## WHAT TO WORK ON
1. Please list every way of transporting freight that the cargo insurance excerpt names.
2. Carry on writing the cargo insurance excerpt, picking up right after its last sentence.

## EXCERPT
>>>>>

Updated: Jul 13, 2020

Are you properly covered? Learn how to protect your freight; get the right Cargo Insurance policy in place.

While you may be well informed on the importance of having insurance in your personal life, when it comes to protecting your company’s freight, there’s certainly more to compare and consider for the right protection.

First off, what is Cargo Insurance? By law, carriers are required to carry a minimum amount of Carrier Liability insurance, which is limited in what is actually covered. You want to make sure your freight is covered at the time it’s loaded and while in transit to protect your freight from loss, theft or damage.

Even with the most experienced carriers, there are events that can affect your shipment in getting to the final destination and in the exact same condition as it was before loading. Natural disasters, traffic accidents, and mishaps in the warehouse can occur, therefore, it’s best to be covered, and know exactly what your policy is covering for a better peace of mind.

Since freight is transported in various ways -- air, rail, truck, courier, or ocean -- there are several aspects, or policy clauses, under Cargo insurance, and which type of Cargo Insurance you need.

Do you have Cargo Insurance? Do you know what your policy entails? Are you confident that if something out of your control were to happen to your freight, that you’d be covered?

In case you’re not familiar or unsure, here’s a few helpful points about cargo insurance that’s important to know when establishing the right coverage for your freight:

Tip #1: Review your current policy

First, get a copy of your current policy to review. Speak with your account representative at the insurance company to decide whether your current policy is protecting the type of freight you are moving, or if there’s a need to change for better protection.

Tip #2: Inquire about Insurance directly with your 3PL or Carrier

Whether you are working directly with a carrier or with a third-party logistics provider, you can usually purchase the proper amount of insurance through them. Double check the default liability limit they offer based on your commodity. If it does not cover the full value of your shipment, make sure to inquire about full coverage.

<<<<<

## DATA ENTRIES
>>>>>

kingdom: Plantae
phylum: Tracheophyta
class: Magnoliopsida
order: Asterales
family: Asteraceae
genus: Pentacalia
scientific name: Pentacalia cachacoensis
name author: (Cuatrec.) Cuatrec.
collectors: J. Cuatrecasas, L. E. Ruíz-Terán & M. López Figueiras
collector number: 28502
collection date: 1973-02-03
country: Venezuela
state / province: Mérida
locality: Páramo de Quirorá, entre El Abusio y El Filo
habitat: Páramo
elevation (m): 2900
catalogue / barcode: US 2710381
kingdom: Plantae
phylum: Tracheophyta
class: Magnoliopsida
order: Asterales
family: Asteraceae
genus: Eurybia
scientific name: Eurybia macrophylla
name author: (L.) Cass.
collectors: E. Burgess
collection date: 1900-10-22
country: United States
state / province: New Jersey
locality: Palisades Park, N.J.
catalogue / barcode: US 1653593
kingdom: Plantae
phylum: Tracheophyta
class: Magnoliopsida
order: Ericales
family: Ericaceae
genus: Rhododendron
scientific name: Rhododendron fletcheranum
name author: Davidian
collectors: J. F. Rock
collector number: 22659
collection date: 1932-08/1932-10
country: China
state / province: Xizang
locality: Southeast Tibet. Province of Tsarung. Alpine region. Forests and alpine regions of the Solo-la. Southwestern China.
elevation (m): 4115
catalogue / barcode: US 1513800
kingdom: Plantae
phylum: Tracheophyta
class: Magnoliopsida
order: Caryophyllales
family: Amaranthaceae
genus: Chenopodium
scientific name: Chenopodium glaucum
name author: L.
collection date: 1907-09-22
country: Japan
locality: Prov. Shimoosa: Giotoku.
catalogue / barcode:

<<<<<

## PER-TASK ANSWERS
1.
- Air
- Rail
- Truck
- Courier
- Ocean

2.
Tip #3: Always know your freight's value

Know the value of your freight to be sure you are cross-checking that you have the right policy and that the value is in fact documented to protect against any disputes, loss or theft. We suggest that you provide equipment value during the RFQ and do request cargo insurance for the full value if you intend on having coverage.

  1. Note that “declared value” is not the same as “selling rates” - value should be based on cost.

  2. Assess the value of the equipment. Be careful not to go off of the commercial invoice as that’s typically not the value insurance companies will go off of.

Tip #4: Be aware of insurance deductibles

Many insurance policies do have a deductible. Cargo Insurance can carry a deductible anywhere from $500-$1000, which may be reimbursed if subrogation of the claim is successful.

Tip #5: Know your freight's specifications.

When shipping by truck, it’s good to know that LTL cargo insurance can be as low as $1 per pound for new items, with a maximum dollar amount per shipment (based on freight specifications), and a truckload driver has a $100,000 minimum cargo policy for a full truckload. How is it determined? Insurance coverage depends on weight, commodity, service level and freight class.

Now even if you have established the right policy, other mishaps can occur that are not protected by insurance. For instance, if any damages are identified during delivery, it needs to be noted on the BOL. It happens often that receivers just sign without making any notes on the BOL. As a result, on paper, it looks like the freight was received “in good order” when it was in fact damaged, and unprotected. For more information on the importance of BOLs, visit or recent blog.

Also, many people notice damages after unwrapping the materials. Ideally, the freight should be carefully inspected before the driver leaves. This will prevent so many other hurdles from ever happening.

Learn more about cargo insurance and protecting your freight by speaking with one of our logistics specialists. For more information on hot topics within the logistics industry, we invite you to subscribe to our bi-weekly newsletter: email to get on the list!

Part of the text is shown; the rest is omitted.